The rankings are based on the number of article contributions in the discipline’s six most influential research journals in the 2000-2009 period: Journal of Hospitality & Tourism Research, International Journal of Hospitality Management, Cornell Hospitality Quarterly, Tourism Management, Annals of Tourism Research, and Journal of Travel Research.

“The number of research articles published in quality journals is one way to rate productivity and determine which institutions and countries should be recognized as leaders in the field,” notes the study, which classified and analyzed more than 2,800 articles.

Pamplin faculty Vince Magnini and Ken McCleary, and emeritus professor Michael Olsen are listed (specific rankings below), as is Zvi Schwartz, who joins the department this fall from the University of Illinois at Urbana-Champaign. The study ranked Virginia Tech No. 8 among the top 100 universities for hospitality and tourism research.

Magnini, ranked 19th in the hospitality field and 55th in the combined ranking, focuses on research in services marketing — communications between managers and potential customers, connections between managerial behaviors and frontline employee performance, and interactions between frontline employees’ actions and customer responses.

He received a $75,000 award last year from the Virginia Department of Conservation and Recreation to analyze visitor satisfaction in each of the 35 state parks. His new book, Tourist Customer Service Satisfaction: An Encounter Approach (co-authored with Pamplin hospitality and tourism management professor Muzzo Uysal and Francis Noe, a retired research director at the National Park Service), examines the customer-provider relationship and identifies successful strategies and tactics.

McCleary, ranked 100th in the combined field, studies marketing strategy and consumer behavior in tourism, restaurants, and hotels. His other interests include wine and winery management, international hospitality marketing, and cultural tourism.

An award-winning teacher, McCleary has more than 30 years of experience in hospitality education and the hospitality industry, including ownership of a bed and breakfast and part ownership of a restaurant/night club.

Olsen, 21st in hospitality and 55th (tie) in the combined field, focused on strategic management and financial management in the global hospitality industry.
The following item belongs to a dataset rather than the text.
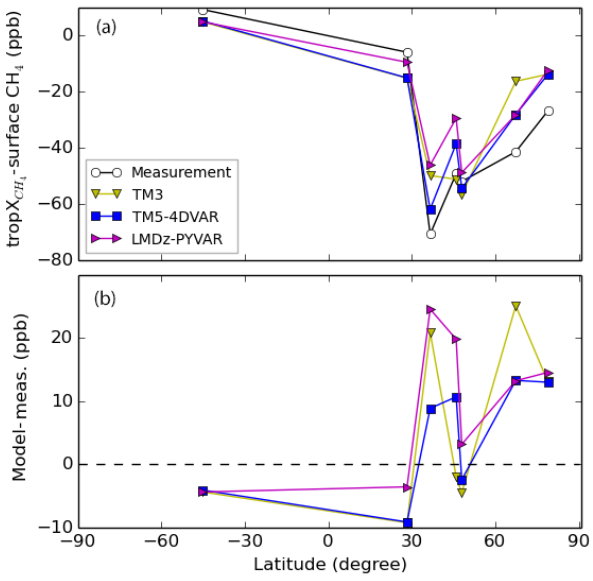
Figure 4. Measured (black) and simulated (yellow: TM3, blue: TM5-4DVAR, magenta: LMDz-PYVAR) vertical gradients of CH 4 in the troposphere (a) and differences between the measurement and simulations (b) against latitude. The results are averaged for 2007– 2011 when FTS measurements are available.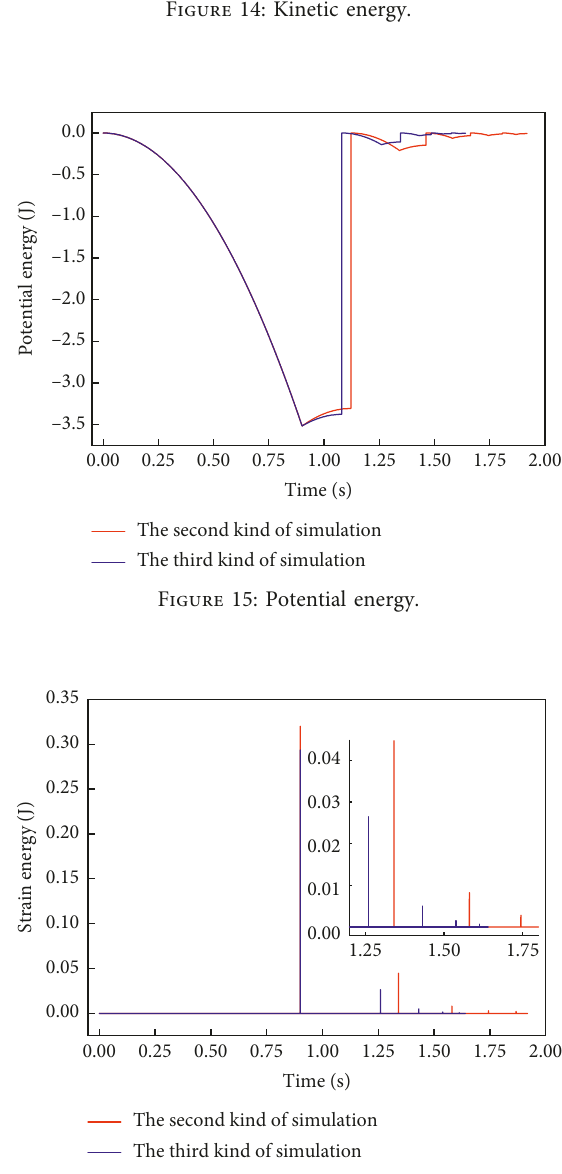
Figure 16: Strain energy.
The founding head of Virginia Tech’s hospitality and tourism department, Olsen helped guide it to its current status as one of the premier programs in the world.
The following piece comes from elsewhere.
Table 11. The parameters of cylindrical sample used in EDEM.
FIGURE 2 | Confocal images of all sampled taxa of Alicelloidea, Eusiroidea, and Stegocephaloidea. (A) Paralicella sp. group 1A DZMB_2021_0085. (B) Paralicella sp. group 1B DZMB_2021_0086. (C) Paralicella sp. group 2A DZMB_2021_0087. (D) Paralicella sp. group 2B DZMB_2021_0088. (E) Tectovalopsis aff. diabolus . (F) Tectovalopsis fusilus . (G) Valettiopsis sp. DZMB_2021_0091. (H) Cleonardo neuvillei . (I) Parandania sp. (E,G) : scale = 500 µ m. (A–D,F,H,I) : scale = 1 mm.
Schwartz, also 21st in hospitality and 47th in the combined field, does research on tourism and hospitality demand forecasting and optimal allocation of units and prices. His work is aimed at developing a better understanding of issues related to revenue management, including the decisions and behavior of tourists and firms in the industry.
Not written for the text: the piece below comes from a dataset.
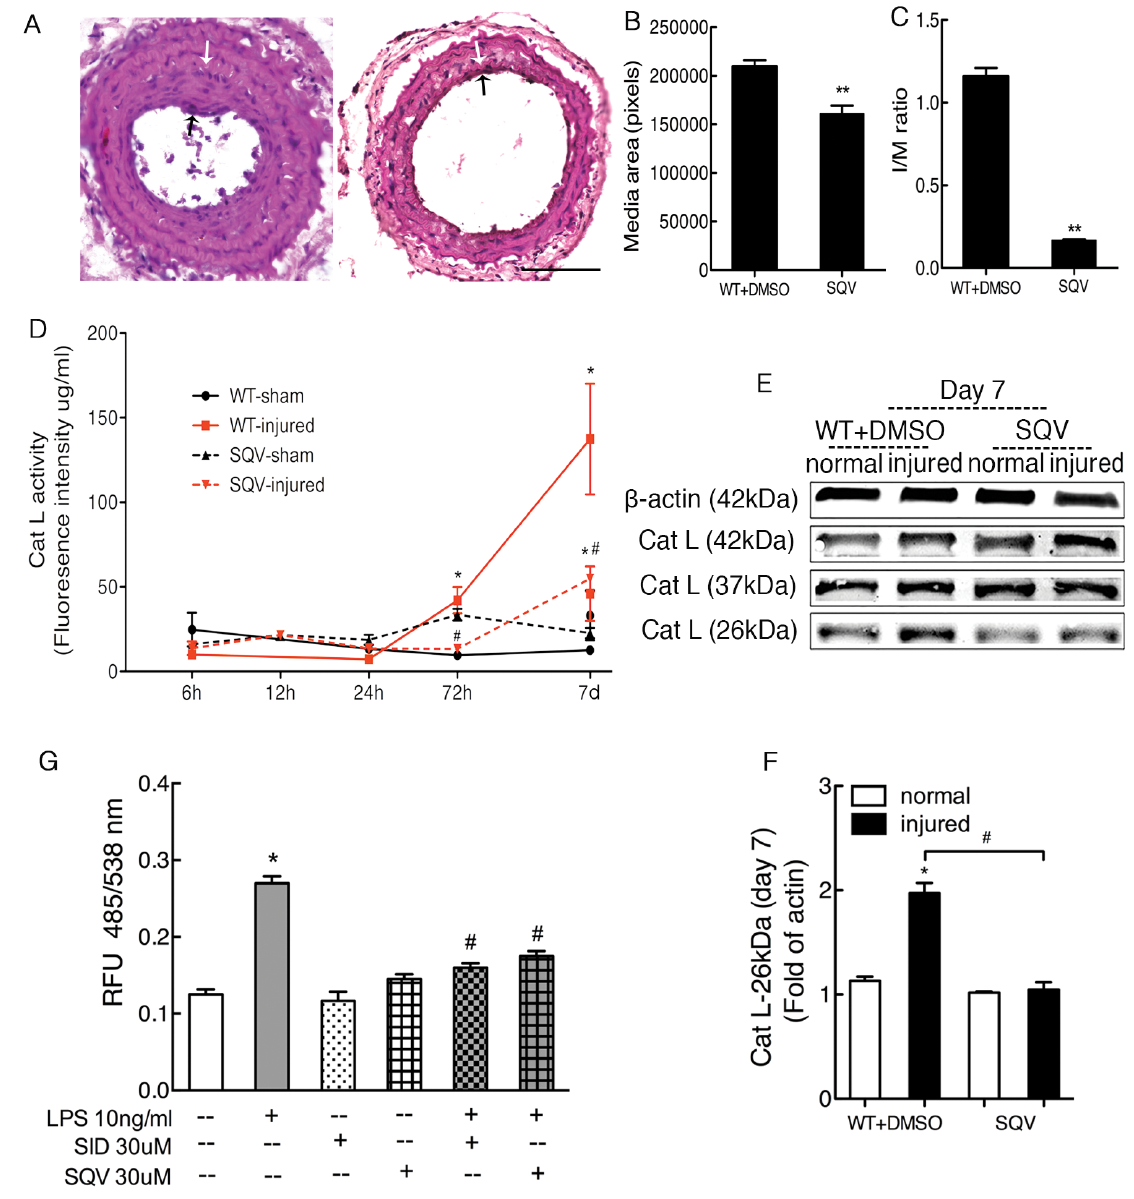
Figure 3. Saquinavir inhibits cathepsin L activity and intimal hyperplasia. (A–C) Administration of SQV ameliorates intimal hyperplasia in wild-type mice. SQV (saquinavir 5mg/kg and ritonavir 1.25mg/kg) or DSMO control was administered intraperitoneally once daily 3 d before surgery and 28 d after surgery. The ratios of intima and media area and vessel medial size were quantified by planimetry at 28 d. Representative hematoxylin and eosin stained sections of carotid arteries from control mice (n = 7) and SQV-treated mice (n = 8) are shown. The white arrows indicate internal elastic lamina. The black arrows indicate luminal side of the artery. (D) Arterial enzyme activity for cathepsin L was measured by a fluorescence-based assay and normalized to tissue extract protein concentration at indicated time points following wire injury. Cathepsin L activity of the injured and the uninjured carotid arteries from control and SQV-treated mice are displayed (n = 4 at each time point). * P <0.05 versus sham group. # P <0.05 versus the wild-type injured group. (E,F) Tissue lysates from aortic arteries (30 μ g) were prepared from DMSO control and SQV-treated mice at 7 d after injury and subjected to western blot assay for cathepsin L (n = 4). * P <0.05 versus sham group. # P < 0.05 versus the wild-type injured group. (G) Quantification of THP-1 cell adhesion to HUVEC. THP-1 with treatment as indicated was labeled with the calcein AM and added to confluent monolayers of HUVEC. The plate was read at 485/538 nm in a fluorescent plate reader. Quantitative analysis of binding of THP-1 cells to HUVEC is presented with bar graphs of fluorescence values. Data represent the means ± SEM. * P <0.05 versus control. # P <0.05 versus LPS group. Scale bar represents 100 μ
In the institutional rankings, Virginia Tech is ranked 7th in hospitality research, 11th in tourism, and 8th in the combined field.

Hospitality and tourism research has seen “tremendous expansion and diversification,” the study says. The rankings “provide valuable and detailed information” for current and prospective graduate students, faculty members, and academic administrators.

The study notes that marketing, strategic management, and human resources are the most popular areas of study among hospitality researchers, while environmental issues, food service, and legal issues are less tackled. Likewise, tourism researchers have focused on special interests (heritage, farm, cultural, and food tourism) and economic impact and econometrics. Relatively unexplored topics are attractions management, geographical issues, and supply chain management.

The study, “Hospitality And Tourism Research Rankings By Author, University, And Country Using Six Major Journals: The First Decade Of The New Millennium,” used a fractional scoring method that accounts for the number of co-authors on an article and, at the university level of analysis, was also weighted by the number of faculty members in each hospitality and tourism program.